Task description: Leave every picture out and return the rest of the listing verbatim.

-- Given data follows --

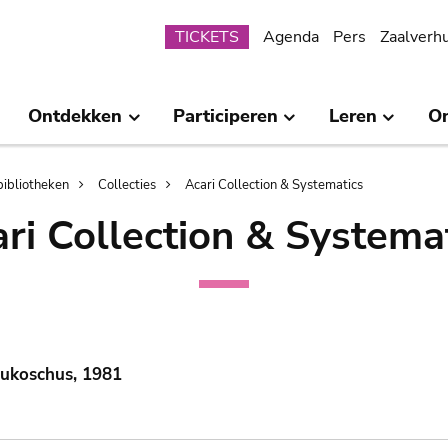
Submenu
TICKETS
Agenda
Pers
Zaalverh
Ontdekken
Participeren
Leren
O
bibliotheken
Collecties
Acari Collection & Systematics
ri Collection & Systema
Lukoschus, 1981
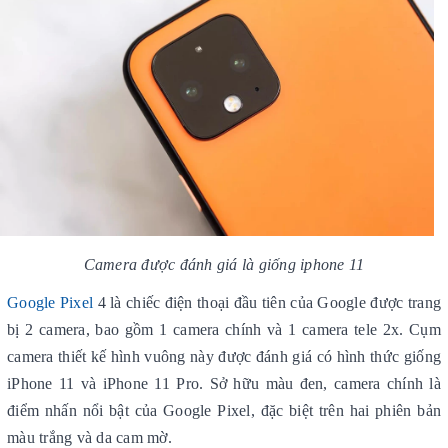
Camera được đánh giá là giống iphone 11
Google Pixel
4 là chiếc điện thoại đầu tiên của Google được trang
bị 2 camera, bao gồm 1 camera chính và 1 camera tele 2x. Cụm
camera thiết kế hình vuông này được đánh giá có hình thức giống
iPhone 11 và iPhone 11 Pro. Sở hữu màu đen, camera chính là
điểm nhấn nổi bật của Google Pixel, đặc biệt trên hai phiên bản
màu trắng và da cam mờ.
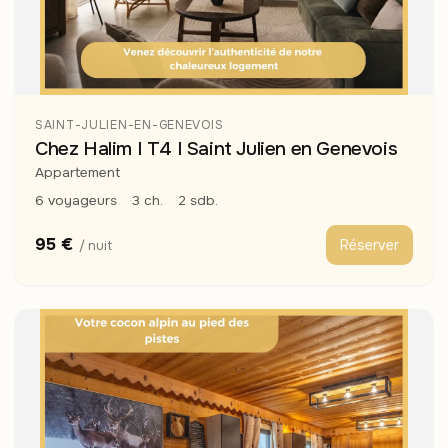
SAINT-JULIEN-EN-GENEVOIS
Chez Halim I T4 I Saint Julien en Genevois
Appartement
6 voyageurs
3 ch.
2 sdb.
95 €
Réserver
/ nuit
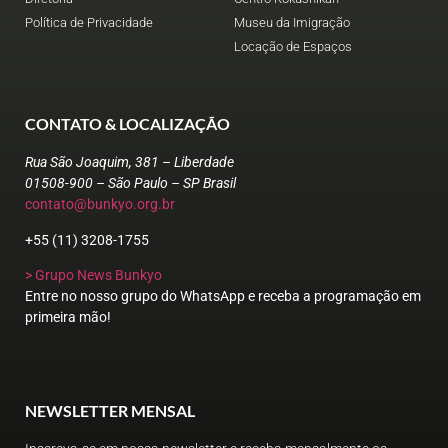
Política de Privacidade
Museu da Imigração
Locação de Espaços
CONTATO & LOCALIZAÇÃO
Rua São Joaquim, 381 – Liberdade
01508-900 – São Paulo – SP Brasil
contato@bunkyo.org.br
+55 (11) 3208-1755
> Grupo News Bunkyo
Entre no nosso grupo do WhatsApp e receba a programação em
primeira mão!
NEWSLETTER MENSAL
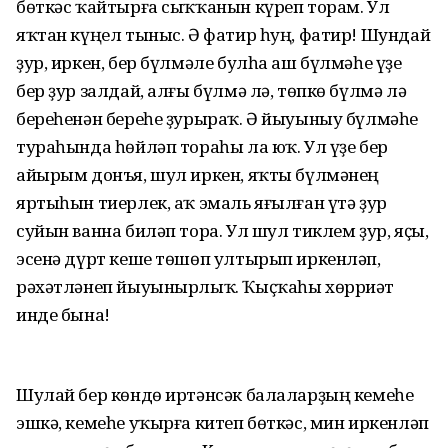
бөткәс ҡайтырға сыҡҡанын күреп торам. Ул
яҡтан күңел тыныс. Ә фатир һуң, фатир! Шундай
ҙур, иркен, бер бүлмәле булһа аш бүлмәһе үҙе
бер ҙур залдай, алғы бүлмә лә, төпкө бүлмә лә
береһенән береһе ҙурыраҡ. Ә йыуыныу бүлмәһе
тураһында һөйләп тораһы ла юҡ. Ул үҙе бер
айырым донъя, шул иркен, яҡты бүлмәнең
яртыһын тиерлек, аҡ эмаль яғылған үтә ҙур
суйын ванна биләп тора. Ул шул тиклем ҙур, яҫы,
эсенә дүрт кеше төшөп ултырып иркенләп,
рәхәтләнеп йыуынырлыҡ. Ҡыҫҡаһы хөрриәт
инде бына!
Шулай бер көндө иртәнсәк балаларҙың кемеһе
эшкә, кемеһе уҡырға китеп бөткәс, мин иркенләп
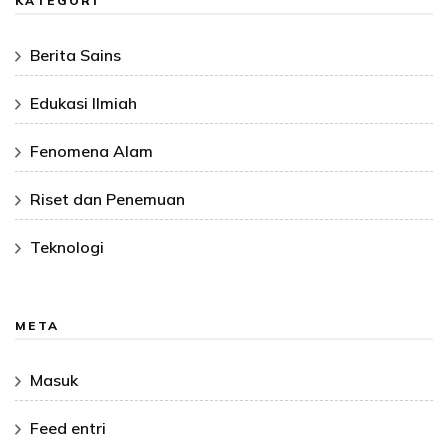
KATEGORI
Berita Sains
Edukasi Ilmiah
Fenomena Alam
Riset dan Penemuan
Teknologi
META
Masuk
Feed entri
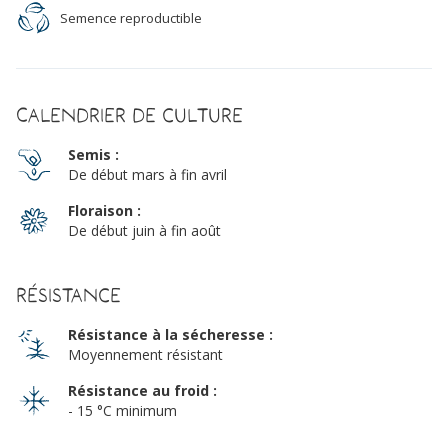
Semence reproductible
Calendrier de culture
Semis :
De début mars à fin avril
Floraison :
De début juin à fin août
Résistance
Résistance à la sécheresse :
Moyennement résistant
Résistance au froid :
- 15 °C minimum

-- Given data concluded --

Response to the exercise:
Submenu
TICKETS
Agenda
Pers
Zaalverh
Ontdekken
Participeren
Leren
O
bibliotheken
Collecties
Acari Collection & Systematics
ri Collection & Systema
Lukoschus, 1981
Camera được đánh giá là giống iphone 11
Google Pixel
4 là chiếc điện thoại đầu tiên của Google được trang
bị 2 camera, bao gồm 1 camera chính và 1 camera tele 2x. Cụm
camera thiết kế hình vuông này được đánh giá có hình thức giống
iPhone 11 và iPhone 11 Pro. Sở hữu màu đen, camera chính là
điểm nhấn nổi bật của Google Pixel, đặc biệt trên hai phiên bản
màu trắng và da cam mờ.
SAINT-JULIEN-EN-GENEVOIS
Chez Halim I T4 I Saint Julien en Genevois
Appartement
6 voyageurs
3 ch.
2 sdb.
95 €
Réserver
/ nuit
Política de Privacidade
Museu da Imigração
Locação de Espaços
CONTATO & LOCALIZAÇÃO
Rua São Joaquim, 381 – Liberdade
01508-900 – São Paulo – SP Brasil
contato@bunkyo.org.br
+55 (11) 3208-1755
> Grupo News Bunkyo
Entre no nosso grupo do WhatsApp e receba a programação em
primeira mão!
NEWSLETTER MENSAL
бөткәс ҡайтырға сыҡҡанын күреп торам. Ул
яҡтан күңел тыныс. Ә фатир һуң, фатир! Шундай
ҙур, иркен, бер бүлмәле булһа аш бүлмәһе үҙе
бер ҙур залдай, алғы бүлмә лә, төпкө бүлмә лә
береһенән береһе ҙурыраҡ. Ә йыуыныу бүлмәһе
тураһында һөйләп тораһы ла юҡ. Ул үҙе бер
айырым донъя, шул иркен, яҡты бүлмәнең
яртыһын тиерлек, аҡ эмаль яғылған үтә ҙур
суйын ванна биләп тора. Ул шул тиклем ҙур, яҫы,
эсенә дүрт кеше төшөп ултырып иркенләп,
рәхәтләнеп йыуынырлыҡ. Ҡыҫҡаһы хөрриәт
инде бына!
Шулай бер көндө иртәнсәк балаларҙың кемеһе
эшкә, кемеһе уҡырға китеп бөткәс, мин иркенләп
KATEGORI
Berita Sains
Edukasi Ilmiah
Fenomena Alam
Riset dan Penemuan
Teknologi
META
Masuk
Feed entri
Semence reproductible
Calendrier de culture
Semis :
De début mars à fin avril
Floraison :
De début juin à fin août
Résistance
Résistance à la sécheresse :
Moyennement résistant
Résistance au froid :
- 15 °C minimum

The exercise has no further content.